In the thread on fetching well-known URLs, give the text again between "For the security" and "00:09:51 GMT+0800 (China Standard Time)", inclusive, replacing "interesting" with "useful".

(Given passage Opens)

Fetch well-known URLs

Question

Fetch well-known URLs

nrllh opened this issue 3 years ago · comments

I think we should discuss including well-known URLs (e.g., robots.txt, ads.txt, security.txt, etc.) because I see two problems there;

Even if one of these URLs is being fetched by our crawler, not all people know about that (I was noticed that last year security.txt was used by the SEO chapter, and we actually could also use it for our security chapter, we did not because we (or I 😊) didn't know it.)
Fetching these URLs may cost more time, but I think it's in general essential to analyze these URLs and enrich our analysis. We can fetch these files once in a year for the Almanac.

My suggestion is to collect interesting URLs in this issue so all contributors know which URLs are being fetched additionally.

I found a list but it doesn't include all URLs: https://en.wikipedia.org/wiki/List_of_/.well-known/_services_offered_by_webservers - for example, manifest.json, hackers.txt are missing in that list.

So what do you think?

Nurullah Demir · Answer 1 · Wed May 26 2021 21:01:16 GMT+0800 (China Standard Time)

For the security chapter security.txt, hackers.txt and robots.txt would be interesting.

name	path
robots.xt	/robots.txt
security.txt	/.well-known/security.txt
hackers.txt	/hackers.txt

cc @SaptakS @tomvangoethem

Saptak Sengupta · Answer 2 · Thu May 27 2021 00:09:51 GMT+0800 (China Standard Time)

I think these URLs will be really helpful in getting more interesting analysis. Totally support this.

Rockey Nebhwani · Answer 3 · Thu May 27 2021 03:53:09 GMT+0800 (China Standard Time)

@nrllh - Last year, I tried to do this for eCommerce chapter by looking at following well-known URLs

.well-known/assetlinks.json
.well-known/apple-app-site-association

My commit from last year is in custom_metrics/ecommerce.js (https://github.com/HTTPArchive/legacy.httparchive.org/blob/master/custom_metrics/ecommerce.js)

I was trying to find out how many eCommerce sites have Android/iOS app and using these standards to declare the app association. I didn't end up including any insights in eCommerce chapter as I ran out of time and for some platforms, I was getting empty assetlinks.json file so in order to get to something meaningful for the chapter, I needed to further parse the content of the file and just detecting the presence of file was not enough.

Tagging eCommerce 2021 team if the team want to pick up this - @bobbyshaw @rrajiv

Rick Viscomi · Answer 4 · Thu May 27 2021 05:48:56 GMT+0800 (China Standard Time)

One issue with WPT is that fetching additional URLs in the custom metric does not necessarily make their requests/responses available in the network log that makes up the requests and response_bodies tables. So we would either have to dump the response bodies in the output of the custom metric or only output some summary statistics about the file. The latter is preferable because we don't know how long some of these files will be and we don't want to bloat the HAR file (made available in the pages tables). @nrllh could you clarify which approach you're proposing?

cc @pmeenan in case there's a way to make custom metric requests visible in the requests/bodies.

(Given passage Closes)
(Material provided Opens)

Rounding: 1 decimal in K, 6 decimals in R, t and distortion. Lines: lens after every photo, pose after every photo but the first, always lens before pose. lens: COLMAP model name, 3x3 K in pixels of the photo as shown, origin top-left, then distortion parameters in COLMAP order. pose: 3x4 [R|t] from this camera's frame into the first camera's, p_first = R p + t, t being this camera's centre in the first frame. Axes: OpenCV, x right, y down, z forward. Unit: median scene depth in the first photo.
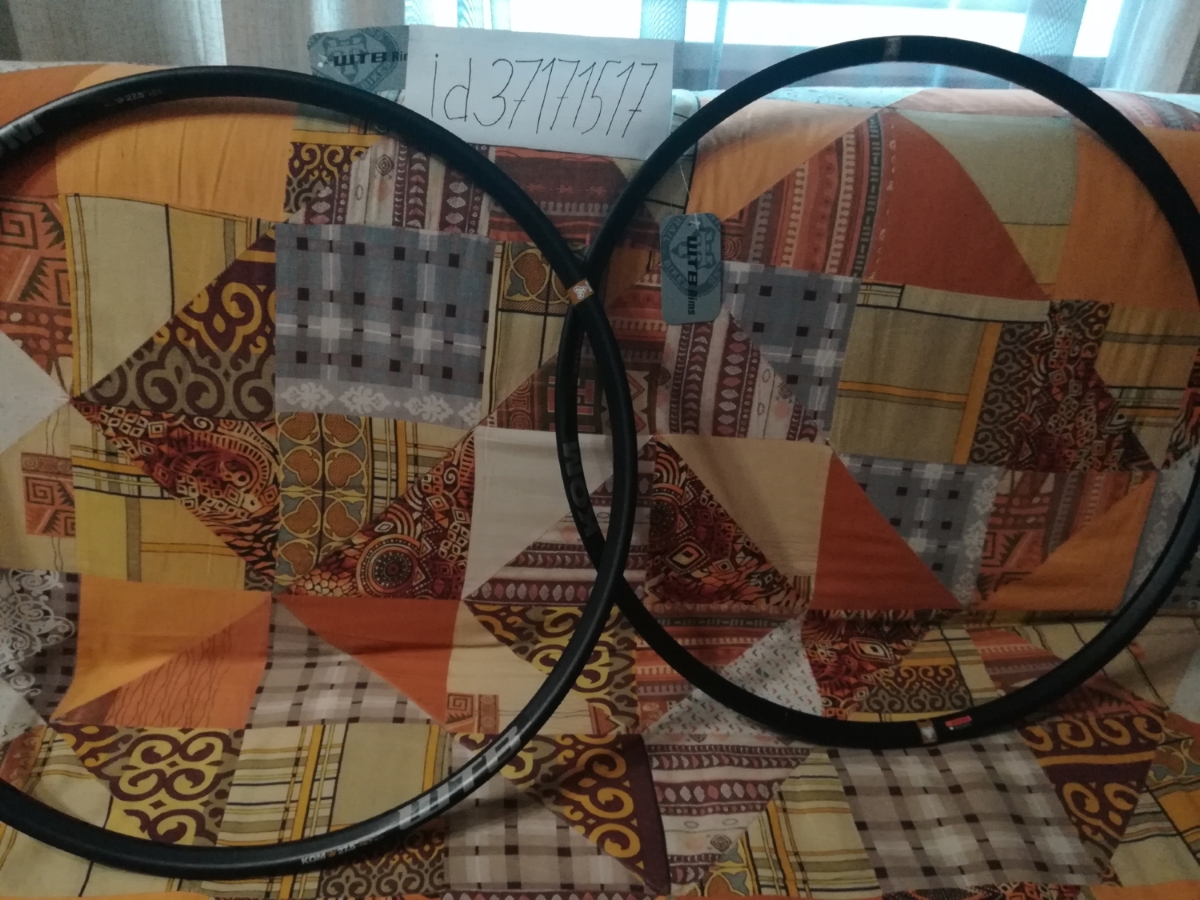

(Material provided Closes)

Exercise answer =
For the security chapter security.txt, hackers.txt and robots.txt would be useful.

name	path
robots.xt	/robots.txt
security.txt	/.well-known/security.txt
hackers.txt	/hackers.txt

cc @SaptakS @tomvangoethem

Saptak Sengupta · Answer 2 · Thu May 27 2021 00:09:51 GMT+0800 (China Standard Time)